### Working data
<<<<

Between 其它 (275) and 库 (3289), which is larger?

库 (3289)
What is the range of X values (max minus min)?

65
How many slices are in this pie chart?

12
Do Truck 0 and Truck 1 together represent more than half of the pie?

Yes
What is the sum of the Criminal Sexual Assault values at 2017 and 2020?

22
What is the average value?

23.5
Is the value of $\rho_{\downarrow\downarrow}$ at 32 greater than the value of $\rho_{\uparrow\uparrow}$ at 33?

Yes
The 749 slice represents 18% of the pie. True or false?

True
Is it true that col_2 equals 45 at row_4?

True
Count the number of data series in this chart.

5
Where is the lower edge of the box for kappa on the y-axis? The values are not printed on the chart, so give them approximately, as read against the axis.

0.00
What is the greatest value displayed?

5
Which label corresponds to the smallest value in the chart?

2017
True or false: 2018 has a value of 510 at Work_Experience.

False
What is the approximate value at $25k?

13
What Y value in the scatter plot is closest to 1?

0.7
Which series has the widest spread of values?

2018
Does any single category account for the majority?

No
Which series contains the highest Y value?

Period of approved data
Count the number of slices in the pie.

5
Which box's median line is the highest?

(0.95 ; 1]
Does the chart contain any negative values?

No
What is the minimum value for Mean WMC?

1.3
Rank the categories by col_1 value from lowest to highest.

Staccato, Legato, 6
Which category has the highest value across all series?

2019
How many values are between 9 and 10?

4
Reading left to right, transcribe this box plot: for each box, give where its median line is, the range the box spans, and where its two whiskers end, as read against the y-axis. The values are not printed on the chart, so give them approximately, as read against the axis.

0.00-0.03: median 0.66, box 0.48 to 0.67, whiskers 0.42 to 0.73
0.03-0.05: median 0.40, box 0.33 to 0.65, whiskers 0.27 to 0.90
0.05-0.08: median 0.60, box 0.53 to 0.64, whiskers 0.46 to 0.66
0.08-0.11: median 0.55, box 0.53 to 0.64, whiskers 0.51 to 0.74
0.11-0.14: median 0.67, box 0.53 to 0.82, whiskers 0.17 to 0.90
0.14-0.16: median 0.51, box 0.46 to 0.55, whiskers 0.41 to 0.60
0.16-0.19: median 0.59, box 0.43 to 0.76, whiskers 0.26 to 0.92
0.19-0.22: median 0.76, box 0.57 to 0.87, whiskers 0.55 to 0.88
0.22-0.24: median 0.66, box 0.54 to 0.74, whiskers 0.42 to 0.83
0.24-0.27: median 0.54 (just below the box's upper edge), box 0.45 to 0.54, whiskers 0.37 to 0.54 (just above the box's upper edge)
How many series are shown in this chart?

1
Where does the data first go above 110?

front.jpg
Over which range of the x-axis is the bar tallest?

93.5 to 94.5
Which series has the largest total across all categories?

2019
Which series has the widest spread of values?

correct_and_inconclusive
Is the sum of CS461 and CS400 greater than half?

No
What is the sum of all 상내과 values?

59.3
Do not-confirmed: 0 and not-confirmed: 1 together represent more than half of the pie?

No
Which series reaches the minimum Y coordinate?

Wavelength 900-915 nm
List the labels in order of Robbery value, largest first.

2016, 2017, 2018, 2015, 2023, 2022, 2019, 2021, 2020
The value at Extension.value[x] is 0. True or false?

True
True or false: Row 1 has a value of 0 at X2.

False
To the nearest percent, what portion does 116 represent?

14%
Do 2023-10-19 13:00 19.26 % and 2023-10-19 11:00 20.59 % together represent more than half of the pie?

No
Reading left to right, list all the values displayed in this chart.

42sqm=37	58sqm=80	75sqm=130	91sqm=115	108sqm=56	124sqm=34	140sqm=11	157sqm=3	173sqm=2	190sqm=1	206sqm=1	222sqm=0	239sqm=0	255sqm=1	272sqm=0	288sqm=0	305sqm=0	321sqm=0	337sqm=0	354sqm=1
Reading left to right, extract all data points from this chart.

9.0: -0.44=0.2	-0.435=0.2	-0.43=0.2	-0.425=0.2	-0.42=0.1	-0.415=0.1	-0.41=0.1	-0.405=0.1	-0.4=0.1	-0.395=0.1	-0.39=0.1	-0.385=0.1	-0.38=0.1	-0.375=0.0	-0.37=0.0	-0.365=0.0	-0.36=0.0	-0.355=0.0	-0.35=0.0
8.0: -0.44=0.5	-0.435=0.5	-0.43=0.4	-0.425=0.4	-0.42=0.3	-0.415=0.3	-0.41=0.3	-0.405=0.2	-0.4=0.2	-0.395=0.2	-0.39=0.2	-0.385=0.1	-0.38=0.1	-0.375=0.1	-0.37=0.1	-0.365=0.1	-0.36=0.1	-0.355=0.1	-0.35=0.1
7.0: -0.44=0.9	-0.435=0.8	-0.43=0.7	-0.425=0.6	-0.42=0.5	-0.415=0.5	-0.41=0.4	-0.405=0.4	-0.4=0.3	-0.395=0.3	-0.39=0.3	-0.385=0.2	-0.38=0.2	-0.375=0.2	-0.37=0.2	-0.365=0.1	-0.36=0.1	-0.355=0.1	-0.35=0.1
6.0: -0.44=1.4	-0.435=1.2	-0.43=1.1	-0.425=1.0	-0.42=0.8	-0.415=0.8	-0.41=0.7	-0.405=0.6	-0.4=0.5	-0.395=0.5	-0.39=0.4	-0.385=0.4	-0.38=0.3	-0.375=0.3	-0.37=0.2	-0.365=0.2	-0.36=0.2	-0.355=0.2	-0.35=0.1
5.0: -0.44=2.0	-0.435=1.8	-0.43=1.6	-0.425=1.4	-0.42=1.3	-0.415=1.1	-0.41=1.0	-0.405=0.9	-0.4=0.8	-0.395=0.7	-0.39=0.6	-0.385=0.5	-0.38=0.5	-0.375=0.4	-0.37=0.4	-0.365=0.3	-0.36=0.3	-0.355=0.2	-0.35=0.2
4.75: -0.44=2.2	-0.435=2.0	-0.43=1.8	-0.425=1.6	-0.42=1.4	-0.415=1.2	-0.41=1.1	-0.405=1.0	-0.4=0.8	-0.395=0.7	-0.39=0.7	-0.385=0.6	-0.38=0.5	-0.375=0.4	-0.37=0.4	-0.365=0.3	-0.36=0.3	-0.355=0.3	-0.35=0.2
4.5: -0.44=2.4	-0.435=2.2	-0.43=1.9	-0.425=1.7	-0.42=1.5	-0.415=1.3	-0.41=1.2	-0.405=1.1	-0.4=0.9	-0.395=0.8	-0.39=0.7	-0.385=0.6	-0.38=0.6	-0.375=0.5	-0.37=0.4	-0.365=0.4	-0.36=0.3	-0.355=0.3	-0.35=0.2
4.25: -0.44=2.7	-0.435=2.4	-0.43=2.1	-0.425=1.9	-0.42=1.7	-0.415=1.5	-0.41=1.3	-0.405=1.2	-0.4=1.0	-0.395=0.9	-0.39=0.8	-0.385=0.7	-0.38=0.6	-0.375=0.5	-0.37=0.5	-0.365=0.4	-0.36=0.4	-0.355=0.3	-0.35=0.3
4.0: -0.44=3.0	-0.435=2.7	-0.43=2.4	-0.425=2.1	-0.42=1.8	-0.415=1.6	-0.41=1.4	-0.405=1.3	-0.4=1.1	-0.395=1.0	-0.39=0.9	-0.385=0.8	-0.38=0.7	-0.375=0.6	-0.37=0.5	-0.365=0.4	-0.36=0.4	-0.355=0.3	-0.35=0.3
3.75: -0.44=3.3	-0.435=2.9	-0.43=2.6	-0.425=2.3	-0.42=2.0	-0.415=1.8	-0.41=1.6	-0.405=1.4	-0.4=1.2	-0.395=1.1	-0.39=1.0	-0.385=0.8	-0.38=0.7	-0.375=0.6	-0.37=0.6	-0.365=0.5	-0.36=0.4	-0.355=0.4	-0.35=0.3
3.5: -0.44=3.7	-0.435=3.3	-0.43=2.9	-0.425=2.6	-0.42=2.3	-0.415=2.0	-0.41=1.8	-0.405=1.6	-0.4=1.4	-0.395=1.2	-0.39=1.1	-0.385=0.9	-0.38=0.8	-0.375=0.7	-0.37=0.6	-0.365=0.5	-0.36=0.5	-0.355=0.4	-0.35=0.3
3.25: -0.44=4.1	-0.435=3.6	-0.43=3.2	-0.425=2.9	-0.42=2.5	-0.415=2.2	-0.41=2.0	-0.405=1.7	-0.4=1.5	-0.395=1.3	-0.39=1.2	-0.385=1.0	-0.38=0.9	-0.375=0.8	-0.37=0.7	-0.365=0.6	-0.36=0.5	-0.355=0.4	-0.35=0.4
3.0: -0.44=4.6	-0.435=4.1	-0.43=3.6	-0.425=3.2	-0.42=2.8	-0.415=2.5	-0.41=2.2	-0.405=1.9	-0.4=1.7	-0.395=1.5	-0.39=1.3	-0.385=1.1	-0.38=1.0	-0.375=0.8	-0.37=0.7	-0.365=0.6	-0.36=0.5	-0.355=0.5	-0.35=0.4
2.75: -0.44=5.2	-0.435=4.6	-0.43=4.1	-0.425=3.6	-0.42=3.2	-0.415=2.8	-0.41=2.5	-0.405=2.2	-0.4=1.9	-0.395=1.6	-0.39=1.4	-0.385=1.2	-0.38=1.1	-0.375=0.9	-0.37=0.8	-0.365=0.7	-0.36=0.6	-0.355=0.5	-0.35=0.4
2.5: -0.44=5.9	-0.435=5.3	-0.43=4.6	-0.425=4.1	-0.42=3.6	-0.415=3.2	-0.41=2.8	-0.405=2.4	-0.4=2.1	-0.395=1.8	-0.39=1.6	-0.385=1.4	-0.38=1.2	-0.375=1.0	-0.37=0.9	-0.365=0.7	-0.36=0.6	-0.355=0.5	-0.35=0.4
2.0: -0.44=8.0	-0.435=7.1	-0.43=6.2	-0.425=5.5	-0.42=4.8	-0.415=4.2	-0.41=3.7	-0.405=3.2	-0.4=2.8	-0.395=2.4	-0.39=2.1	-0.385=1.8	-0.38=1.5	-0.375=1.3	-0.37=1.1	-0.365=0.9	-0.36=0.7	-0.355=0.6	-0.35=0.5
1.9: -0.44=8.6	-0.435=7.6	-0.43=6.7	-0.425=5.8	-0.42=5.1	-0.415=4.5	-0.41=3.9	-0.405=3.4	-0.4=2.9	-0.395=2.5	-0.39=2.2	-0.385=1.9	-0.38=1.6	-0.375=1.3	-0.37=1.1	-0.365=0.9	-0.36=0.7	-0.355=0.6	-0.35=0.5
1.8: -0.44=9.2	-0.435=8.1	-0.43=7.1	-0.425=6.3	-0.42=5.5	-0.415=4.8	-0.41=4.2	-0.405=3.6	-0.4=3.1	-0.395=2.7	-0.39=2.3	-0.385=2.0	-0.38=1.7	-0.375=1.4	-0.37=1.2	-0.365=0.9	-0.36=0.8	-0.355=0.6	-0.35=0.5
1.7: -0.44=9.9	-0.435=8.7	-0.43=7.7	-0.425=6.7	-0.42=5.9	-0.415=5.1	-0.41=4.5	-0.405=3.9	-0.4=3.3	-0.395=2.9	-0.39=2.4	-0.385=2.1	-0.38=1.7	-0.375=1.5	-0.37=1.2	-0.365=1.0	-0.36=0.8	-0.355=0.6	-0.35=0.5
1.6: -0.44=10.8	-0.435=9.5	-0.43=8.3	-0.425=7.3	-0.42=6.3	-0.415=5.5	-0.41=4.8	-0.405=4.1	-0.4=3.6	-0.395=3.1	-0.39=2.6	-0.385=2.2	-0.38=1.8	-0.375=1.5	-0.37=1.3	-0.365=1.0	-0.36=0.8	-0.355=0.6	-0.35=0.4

>>>>

### Directions
Rewrite the material from its first line through the line containing "What is the average value?", swapping "pie" for "donut" and keeping everything else unchanged.

### Task answer
Between 其它 (275) and 库 (3289), which is larger?

库 (3289)
What is the range of X values (max minus min)?

65
How many slices are in this donut chart?

12
Do Truck 0 and Truck 1 together represent more than half of the donut?

Yes
What is the sum of the Criminal Sexual Assault values at 2017 and 2020?

22
What is the average value?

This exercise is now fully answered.